On the cloud side, public list pricing already hints at the gap because on demand TPU v6e is posted around 2.7 dollars per chip hour while independent trackers place Nvidia B200 around 5.5 dollars per GPU hour, and multiple analyses find up to 4x better performance per dollar for some workloads once you measure tokens per second rather than just theoretical FLOPs.
A big part of this advantage comes from effective FLOPs instead of headline FLOPs because GPU vendors often quote peak numbers that assume very high clocks and ideal matrix shapes, while real training jobs tend to land closer to 30% utilization, but TPUs advertise more realistic peaks and Google plus customers like Anthropic invest in compilers and custom kernels to push model FLOP utilization toward 40% on their own stack.
Ironwood’s system design also cuts cost because a single TPU pod can connect up to 9,216 chips on one fabric, which is far larger than typical Nvidia Blackwell deployments that top out at about 72 GPUs per NVL72 style system, so more traffic stays on the fast ICI fabric and less spills to expensive Ethernet or InfiniBand tiers.
Google pairs that fabric with dense HBM3E on each TPU and a specialized SparseCore for embeddings, which improves dollars per unit of bandwidth on decode heavy inference and lets them run big mixture of experts and retrieval heavy models at a lower cost per served token than a similar Nvidia stack.

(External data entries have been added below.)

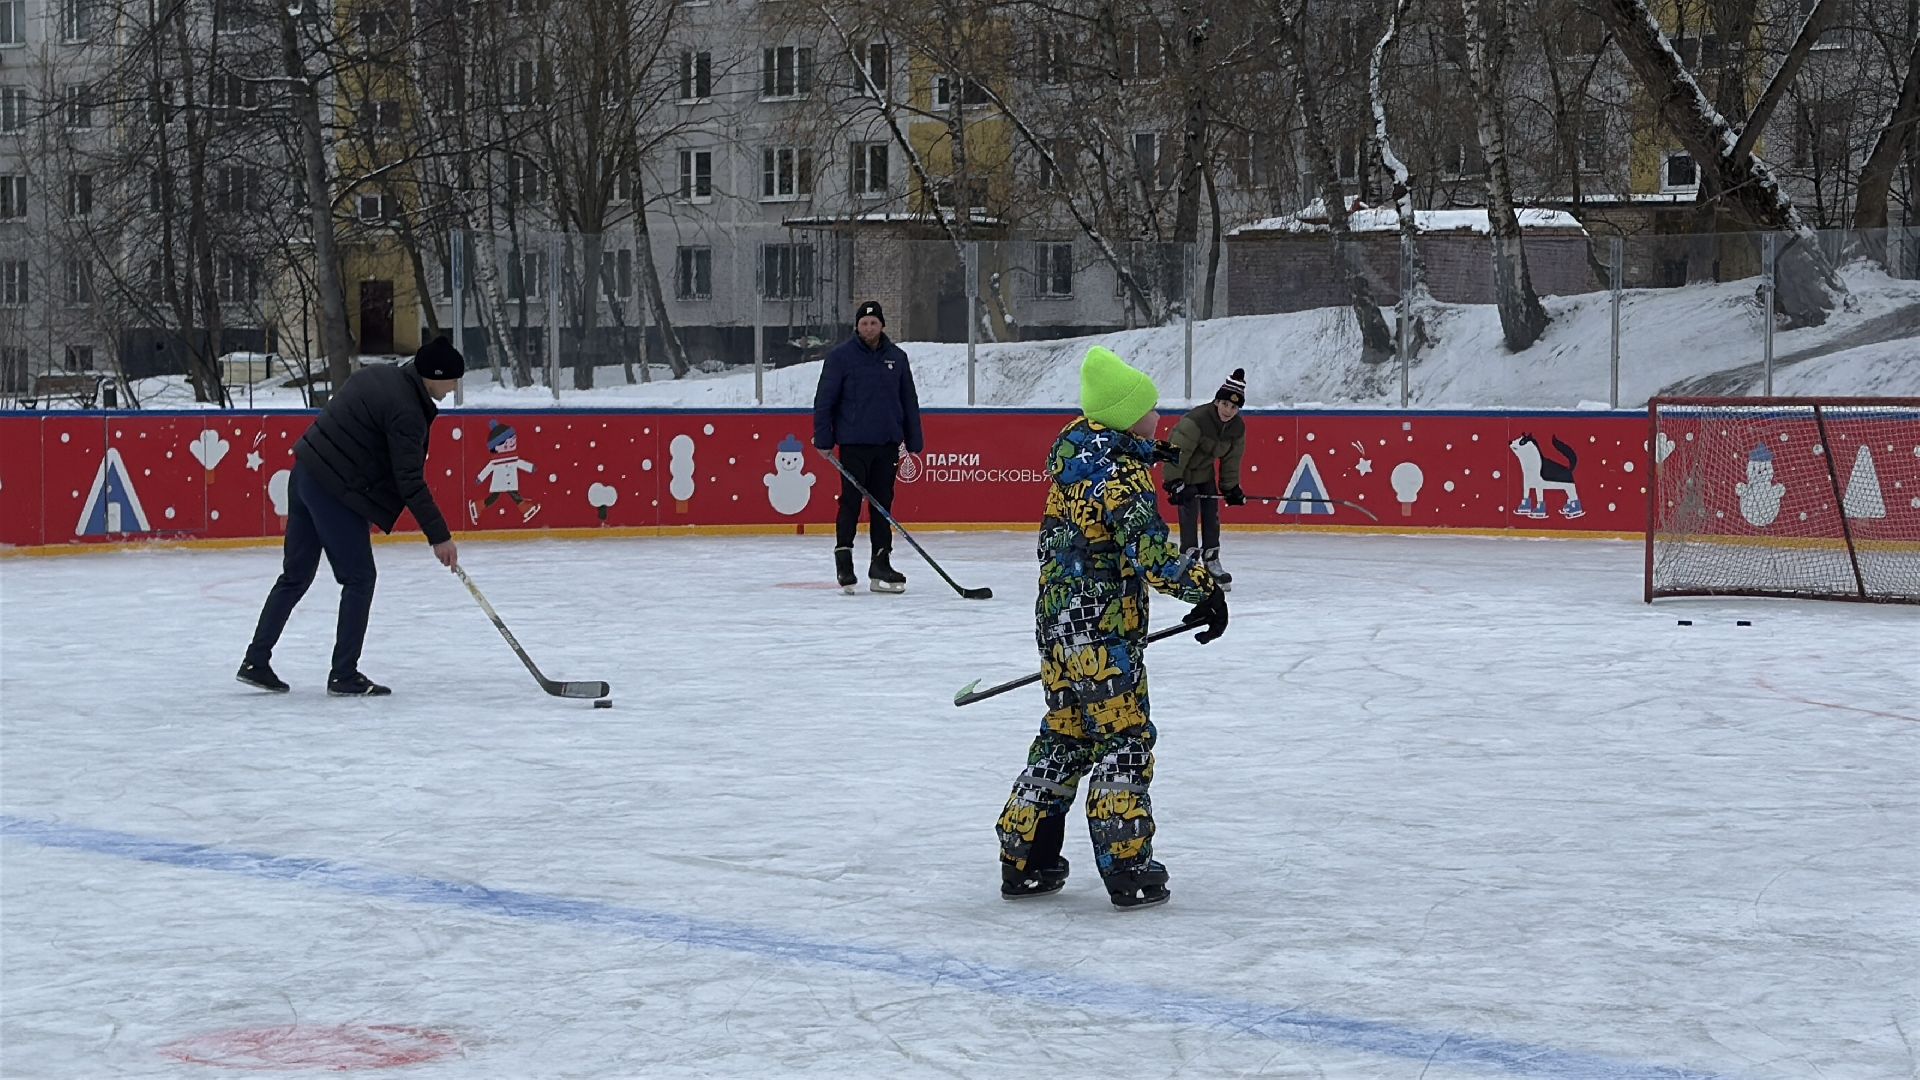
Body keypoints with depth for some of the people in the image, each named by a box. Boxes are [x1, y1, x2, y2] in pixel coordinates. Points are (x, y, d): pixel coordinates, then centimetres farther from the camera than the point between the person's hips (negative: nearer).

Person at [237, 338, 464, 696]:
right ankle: (344, 676, 3)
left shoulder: (378, 373, 9)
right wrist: (439, 536, -17)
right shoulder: (406, 410, -19)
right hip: (335, 489, -9)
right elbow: (410, 481, -20)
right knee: (359, 578, 1)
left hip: (305, 474, 9)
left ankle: (256, 662, 20)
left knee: (296, 574, 16)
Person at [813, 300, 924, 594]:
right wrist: (823, 439, -8)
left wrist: (914, 442, 10)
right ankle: (843, 563, 2)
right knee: (851, 503, -4)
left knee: (883, 504, 7)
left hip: (887, 443, 4)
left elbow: (909, 401, 13)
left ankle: (881, 564, 12)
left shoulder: (897, 357, 8)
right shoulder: (840, 356, -4)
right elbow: (825, 399, -3)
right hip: (853, 443, -4)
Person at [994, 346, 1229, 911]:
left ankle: (1023, 861, 18)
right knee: (1124, 739, -1)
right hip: (1103, 626, -9)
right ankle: (1128, 871, 0)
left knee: (1065, 735, 16)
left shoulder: (1075, 440, 5)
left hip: (1057, 615, 9)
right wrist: (1204, 589, -17)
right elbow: (1151, 552, -25)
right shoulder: (1121, 474, -21)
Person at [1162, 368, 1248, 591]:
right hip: (1183, 474, -7)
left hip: (1206, 473, 7)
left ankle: (1212, 560, 15)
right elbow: (1177, 453, -29)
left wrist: (1231, 488, 4)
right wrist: (1174, 483, -30)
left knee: (1212, 514, 7)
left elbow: (1231, 459, 3)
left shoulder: (1238, 427, -10)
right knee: (1189, 514, -11)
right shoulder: (1195, 420, -32)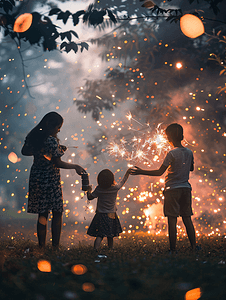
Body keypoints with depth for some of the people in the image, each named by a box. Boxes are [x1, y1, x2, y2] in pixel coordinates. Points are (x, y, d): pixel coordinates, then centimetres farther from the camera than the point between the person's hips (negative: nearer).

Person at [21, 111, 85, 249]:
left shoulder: (33, 136, 1)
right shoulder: (51, 140, -21)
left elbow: (24, 151, 15)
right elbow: (58, 163, -18)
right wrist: (75, 167, -6)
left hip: (36, 178, 7)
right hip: (51, 180, -7)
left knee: (42, 214, 13)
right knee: (57, 213, 7)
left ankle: (42, 246, 15)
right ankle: (55, 246, 6)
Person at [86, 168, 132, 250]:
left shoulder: (99, 189, -13)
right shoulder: (115, 188, -10)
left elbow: (90, 197, -1)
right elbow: (123, 181, 9)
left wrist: (89, 190, 18)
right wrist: (127, 172, 25)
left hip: (101, 215, -1)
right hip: (111, 215, 1)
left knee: (99, 235, -3)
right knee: (110, 235, 16)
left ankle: (96, 249, -18)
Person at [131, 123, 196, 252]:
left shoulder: (172, 153, -13)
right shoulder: (189, 152, 5)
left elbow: (159, 172, -12)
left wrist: (142, 172, -5)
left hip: (172, 189, -6)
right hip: (186, 188, 6)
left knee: (172, 220, -2)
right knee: (187, 219, 10)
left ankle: (173, 248, -2)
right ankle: (194, 246, 8)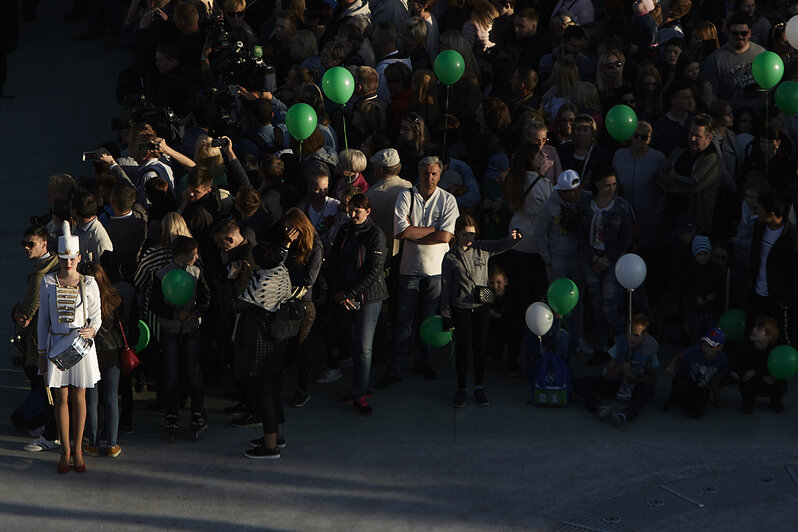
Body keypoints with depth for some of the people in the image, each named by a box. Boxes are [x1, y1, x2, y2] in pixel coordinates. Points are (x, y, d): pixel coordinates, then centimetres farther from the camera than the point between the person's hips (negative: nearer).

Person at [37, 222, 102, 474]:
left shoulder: (88, 283, -1)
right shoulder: (48, 283, -1)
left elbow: (96, 316, 5)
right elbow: (43, 319, 5)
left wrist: (92, 329, -19)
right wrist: (42, 353, 4)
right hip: (56, 344, 0)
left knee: (78, 398, 5)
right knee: (62, 398, 3)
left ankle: (77, 450, 16)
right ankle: (65, 451, 12)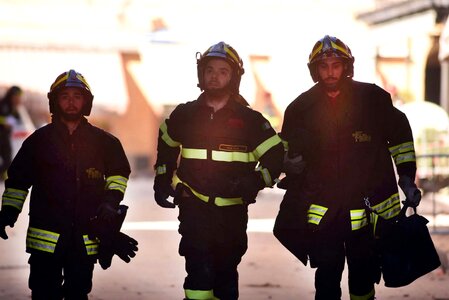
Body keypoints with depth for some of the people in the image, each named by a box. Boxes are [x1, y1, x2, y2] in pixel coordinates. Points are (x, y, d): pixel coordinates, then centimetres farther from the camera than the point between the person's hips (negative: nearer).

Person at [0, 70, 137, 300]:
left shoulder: (104, 142, 7)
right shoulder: (40, 140, 6)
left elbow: (119, 172, 18)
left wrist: (111, 200, 2)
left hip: (86, 235, 1)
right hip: (46, 235, -1)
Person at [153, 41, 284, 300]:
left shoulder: (249, 119, -1)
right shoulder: (185, 114, 5)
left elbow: (275, 156, 0)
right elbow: (167, 145, 23)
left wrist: (255, 181, -16)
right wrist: (162, 180, 17)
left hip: (233, 210, 1)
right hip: (194, 206, 0)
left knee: (226, 270, 12)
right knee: (199, 269, -14)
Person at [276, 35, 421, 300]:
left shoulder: (373, 99, -3)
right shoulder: (301, 108, 2)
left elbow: (400, 136, 7)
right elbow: (289, 153, 15)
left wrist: (407, 178, 2)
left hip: (368, 206, 0)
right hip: (322, 209, 0)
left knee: (363, 276, 12)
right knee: (327, 278, -3)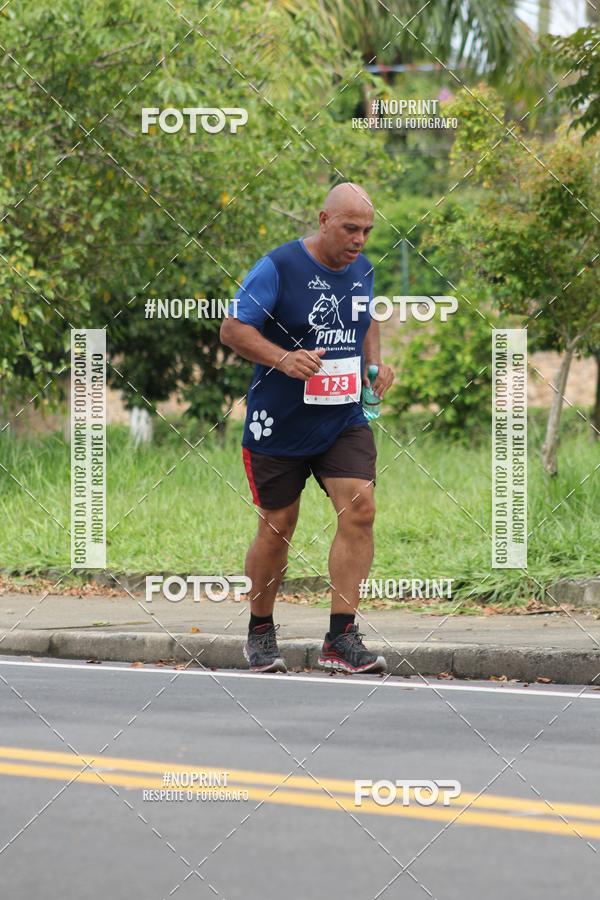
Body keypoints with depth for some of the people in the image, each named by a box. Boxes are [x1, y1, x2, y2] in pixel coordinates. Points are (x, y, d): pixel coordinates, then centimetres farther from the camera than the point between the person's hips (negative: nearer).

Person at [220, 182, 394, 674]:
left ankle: (341, 637, -13)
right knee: (277, 527, 5)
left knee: (360, 509, -15)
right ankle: (260, 631, 27)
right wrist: (283, 358, -27)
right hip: (279, 425, -4)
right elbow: (233, 328, -13)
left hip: (344, 420, 4)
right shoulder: (278, 267, -13)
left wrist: (375, 362, 5)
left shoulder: (362, 269, 6)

These economics do not show up for every user because TPUs still demand more engineering effort in compiler tuning, kernel work and tooling compared to Nvidia’s mature CUDA ecosystem, but for frontier labs with in house systems teams the extra work is small compared to the savings at gigawatt scale.
Even when a lab keeps most training on GPUs, simply having a credible TPU path lets it negotiate down Nvidia pricing, and that is already visible in the way large customers quietly hedge with Google and other custom silicon and talk publicly about escaping what many call the Nvidia tax.
That’s a wrap for today, see you all tomorrow.